**DOCUMENT EXTRACT**
The financial data presented below should be read in conjunction with the more detailed financial statements and related notes, which are included elsewhere in this report. Information discussed herein, as well as elsewhere in this Quarterly Report on Form 10Q, includes forward-looking statements or opinions regarding future events or the future financial performance of the Company, and are subject to a number of risks and other factors which could cause the actual results to differ materially from those contained in forward-looking statements. Among such factors are general business and economic conditions, and risk factors as listed in this Form 10-Q or listed from time to time in documents filed by the Company with the Securities and Exchange Commission. For all periods presented, the results of operations are those of American Mineral Group exclusive of Amgentech.
Revenue
There were no revenues for the three months ended February 28, 2015, and February 28, 2014.

**MATERIAL PROVIDED**
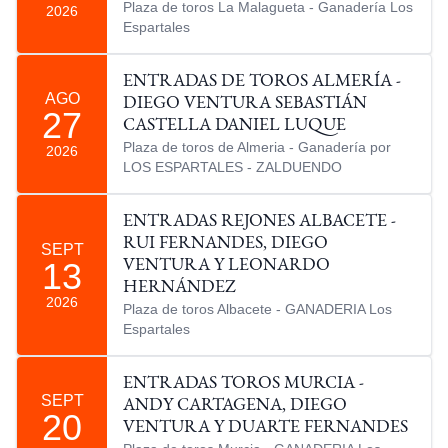
Plaza de toros La Malagueta - Ganadería Los
2026
Espartales
ENTRADAS DE TOROS ALMERÍA -
AGO
DIEGO VENTURA SEBASTIÁN
27
CASTELLA DANIEL LUQUE
Plaza de toros de Almeria - Ganadería por
2026
LOS ESPARTALES - ZALDUENDO
ENTRADAS REJONES ALBACETE -
RUI FERNANDES, DIEGO
SEPT
13
VENTURA Y LEONARDO
HERNÁNDEZ
2026
Plaza de toros Albacete - GANADERIA Los
Espartales
ENTRADAS TOROS MURCIA -
SEPT
ANDY CARTAGENA, DIEGO
20
VENTURA Y DUARTE FERNANDES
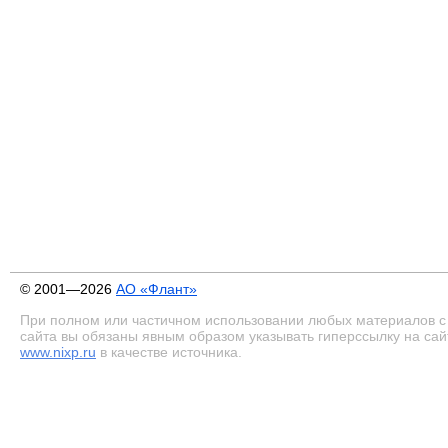
© 2001—2026
АО «Флант»
При полном или частичном использовании любых материалов с
сайта вы обязаны явным образом указывать гиперссылку на сай
www.nixp.ru
в качестве источника.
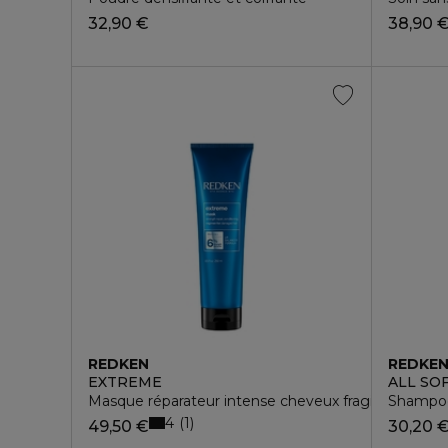
32,90 €
38,90 
REDKEN
REDKE
EXTREME
ALL SO
Masque réparateur intense cheveux fragilisés
Shampooi
4
1
49,50 €
30,20 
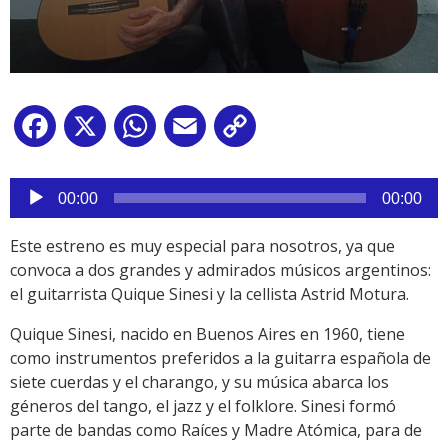
Facebook
X
WhatsApp
Email
Copy
Link
Reproductor
de
00:00
00:00
audio
Este estreno es muy especial para nosotros, ya que
convoca a dos grandes y admirados músicos argentinos:
el guitarrista Quique Sinesi y la cellista Astrid Motura.
Quique Sinesi, nacido en Buenos Aires en 1960, tiene
como instrumentos preferidos a la guitarra española de
siete cuerdas y el charango, y su música abarca los
géneros del tango, el jazz y el folklore. Sinesi formó
parte de bandas como Raíces y Madre Atómica, para de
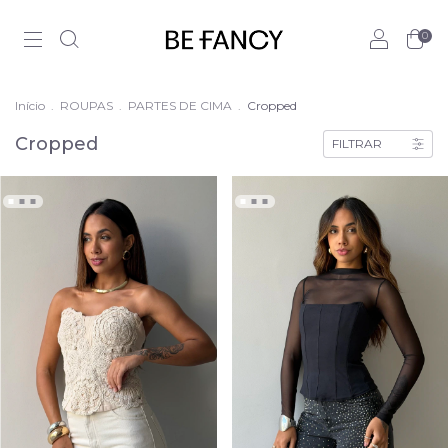
0
Início
.
ROUPAS
.
PARTES DE CIMA
.
Cropped
Cropped
FILTRAR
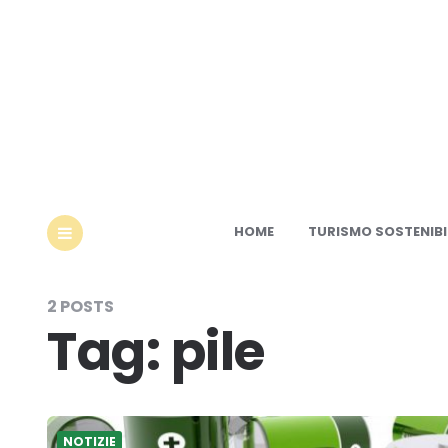
Ec
HOME
TURISMO SOSTENIBI
MENU
2 POSTS
Tag:
pile
NOTIZIE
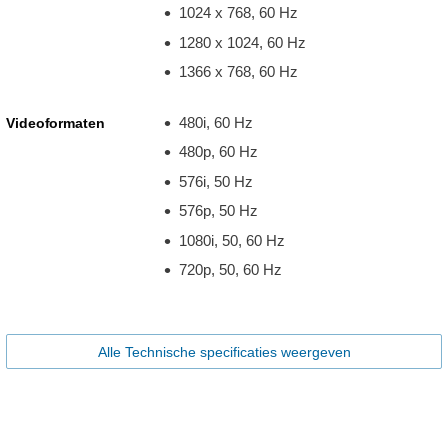
1024 x 768, 60 Hz
1280 x 1024, 60 Hz
1366 x 768, 60 Hz
480i, 60 Hz
Videoformaten
480p, 60 Hz
576i, 50 Hz
576p, 50 Hz
1080i, 50, 60 Hz
720p, 50, 60 Hz
Alle Technische specificaties weergeven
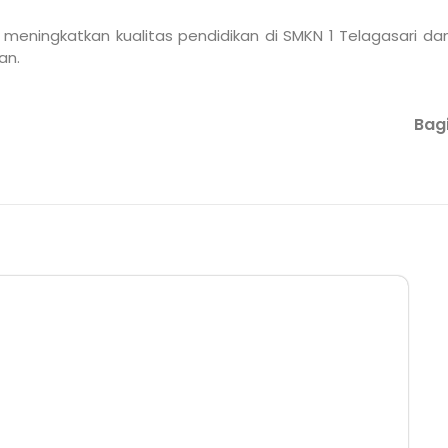
meningkatkan kualitas pendidikan di SMKN 1 Telagasari 
an.
Bagi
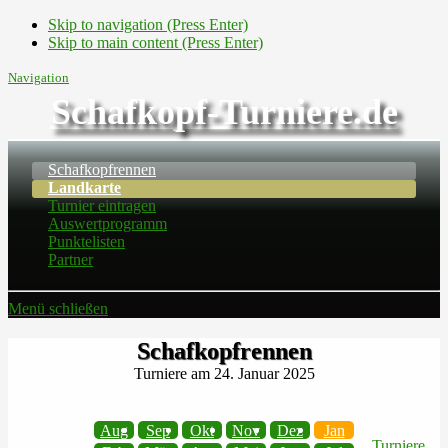
Skip to navigation (Press Enter)
Skip to main content (Press Enter)
Navigation
Schafkopf-Turniere.de
Schafkopfrennen
Landkarte
Turnier eintragen
Auswertprogramm
Punktelisten
Partner
Menü schließen
Schafkopfrennen
Turniere am 24. Januar 2025
Aug
Sep
Okt
Nov
Dez
Jan
Turniere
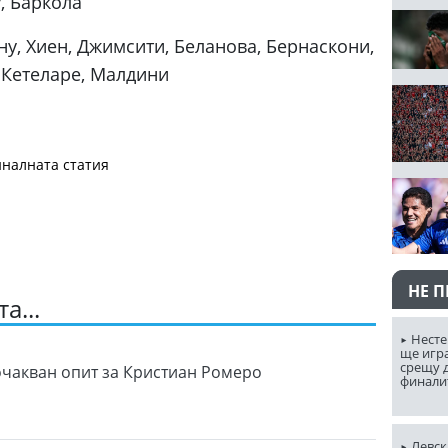
, Баркола
ну, Хиен, Джимсити, Беланова, Бернаскони,
 Кетеларе, Малдини
налната статия
НЕ 
а...
Несте
ще игр
срещу д
очакван опит за Кристиан Ромеро
финали
Левск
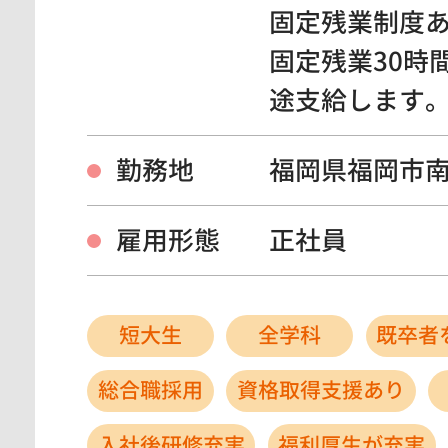
固定残業制度
固定残業30時
途支給します
勤務地
福岡県福岡市
雇用形態
正社員
短大生
全学科
既卒者
総合職採用
資格取得支援あり
入社後研修充実
福利厚生が充実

**THE TASK**
Answer these questions from the quarterly report excerpt:
(a) Whose results of operations are presented for all periods, and which entity do they exclude?
(b) What revenues were reported for the three months ended February 28, 2015, and February 28, 2014?
(c) With which agency does the Company file documents that list risk factors?

**WRITTEN SOLUTION**
(a) American Mineral Group's; they exclude Amgentech.
(b) There were no revenues for either period.
(c) The Securities and Exchange Commission.